**EXERCISE REQUIREMENTS**:
Search the entries below for "millimetres" and copy each matching line.

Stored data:
BEGIN

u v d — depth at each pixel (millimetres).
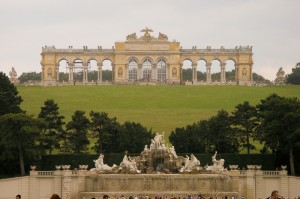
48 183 138000
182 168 142375
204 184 136125
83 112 166875
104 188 136250
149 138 170000
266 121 150875
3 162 149250
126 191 134500
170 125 195875
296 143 142500
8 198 136750
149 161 148500
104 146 166750
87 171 139750
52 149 162500
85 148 166250
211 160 158000
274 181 138375
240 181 136875
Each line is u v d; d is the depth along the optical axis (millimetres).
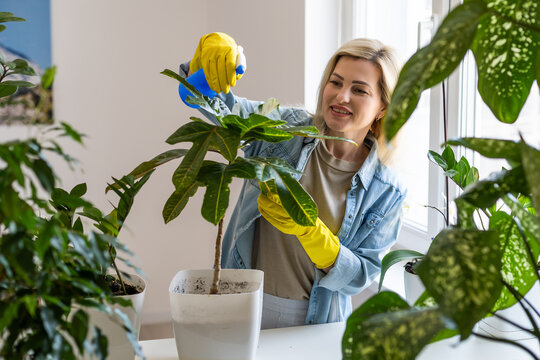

END

**ANSWER TO THIS PROBLEM**:
u v d — depth at each pixel (millimetres).
Each line is u v d; d is the depth along the optical axis (millimetres).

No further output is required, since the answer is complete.